The Trade Commission of Metropolitan Montreal welcomed the focus on innovation.

“We especially welcome the decision to invest $ 750 million over six years to pursue a strategy to develop a global innovation cluster, which will allow companies in the city and elsewhere in Canada to invest. , You can benefit from artificial intelligence expertise. Their productivity. ”

The Canadian Chamber of Commerce states that some measures are professional, such as phasing out access to SMEs’ tax rates and investing in important mineral industries.

Nonetheless, Chamber of Commerce President and CEO Perrin Beatty is concerned about the lack of debt relief for companies that have relied on government support programs and their interest in cybersecurity support measures aimed directly at the private sector. Lamented the lack of.

The Canadian Independent Business Federation (CFIB) wanted steps to help small businesses recover after a pandemic, as the federal budget has announced the end of all COVID-19 relief programs.

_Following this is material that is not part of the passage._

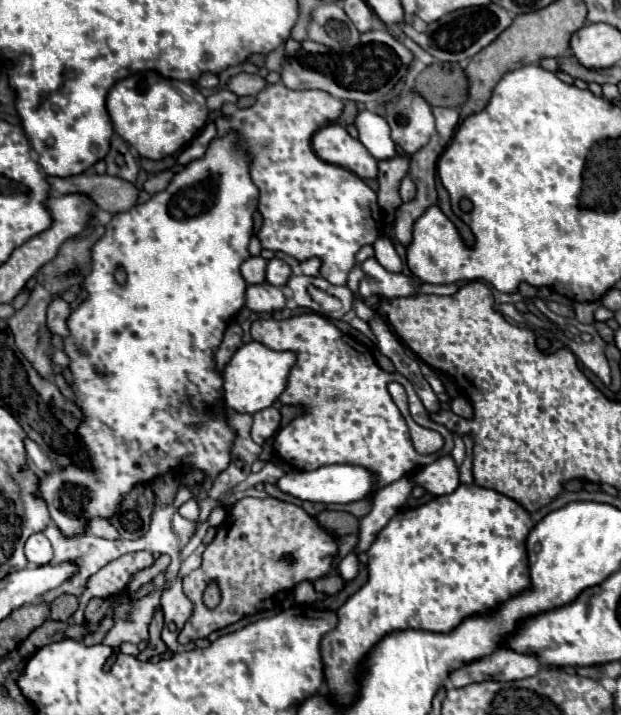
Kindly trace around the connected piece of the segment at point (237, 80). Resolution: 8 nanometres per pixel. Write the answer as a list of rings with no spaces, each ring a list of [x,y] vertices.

“CFIB has fought for years to lower the tax rate on SMEs. (…) For many years, raising this cap (taxable capital) to $ 50 million to drive the growth of more SMEs. We commend Ottawa for adopting the recommendations, “points Vice President Jasmine Genet. Of national affairs.

Although the Union of Agricultural Producers (UPA) is positively welcoming some budgetary measures, the federal and state support given to Quebec farmers is on earth in proportion to the value of agricultural production. Recalled that it is one of the lowest in.

The $ 329.4 million investment in clean technology in agricultural programs and the $ 469.5 million investment in expanding farm solutions for the Climate Program’s Farm Climate Fund are indicators of interest for UPA to focus on. There is one.

The Canadian Dairy Farmers (DFC) welcomed the explanation presented in the budget on the Government Timeline to announce full and fair compensation for the effects of the Canada-US Agreement-Mexico (CUSMA).

However, dairy representatives expressed concern about the lack of indemnity conditions, while production needed predictability.

In addition, the abolition of excise taxes on non-alcoholic beer was emphasized by Beer Canada, which proved to be in harmony with the treatment given to Canadian beer and non-alcoholic spirits.